“Luka yang Tak Terlihat” karya Devi Permata Sari
Tema:
Kisah tentang perjuangan melawan penghinaan dan trauma masa lalu yang tak
terlihat, hingga akhirnya menemukan kekuatan untuk bangkit. Tema ini berfokus
pada ketidak adilan sosial, kehancuran mental, dan kebangkitan dari luka batin yang
tersembunyi.
Tokoh:
1. Firman : Tokoh utama, seorang pemuda berusia 25 tahun yang cerdas namun
memiliki trauma mendalam akibat penghinaan yang terus-menerus. Dia
digambarkan sebagai pria pendiam yang penuh tekad.
2. Devi : Adik perempuan firman yang berusia 20 tahun. Dia ceria, optimis, dan
selalu berusaha menyemangati firman untuk tidak menyerah.

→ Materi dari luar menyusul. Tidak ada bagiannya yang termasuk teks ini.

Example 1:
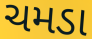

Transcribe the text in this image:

ચમડા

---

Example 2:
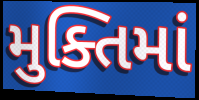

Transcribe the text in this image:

મુક્તિમાં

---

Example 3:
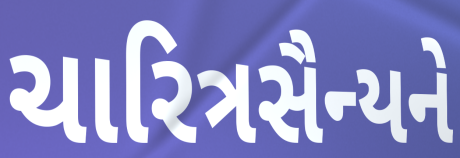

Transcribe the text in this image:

ચારિત્રસૈન્યને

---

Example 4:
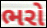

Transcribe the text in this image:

ભરો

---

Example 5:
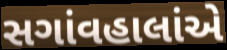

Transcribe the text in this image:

સગાંવહાલાંએ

3. Pak nasib : Seorang pengusaha berusia 50-an yang keras dan sering
meremehkan firman. Ia memiliki pengaruh besar di desa dan sering menghina
keluarga firman.
4. Ibu Firman : Wanita tua yang sakit-sakitan. Meski kondisinya lemah, dia
menjadi sumber kekuatan dan semangat bagi Firman untuk terus bertahan.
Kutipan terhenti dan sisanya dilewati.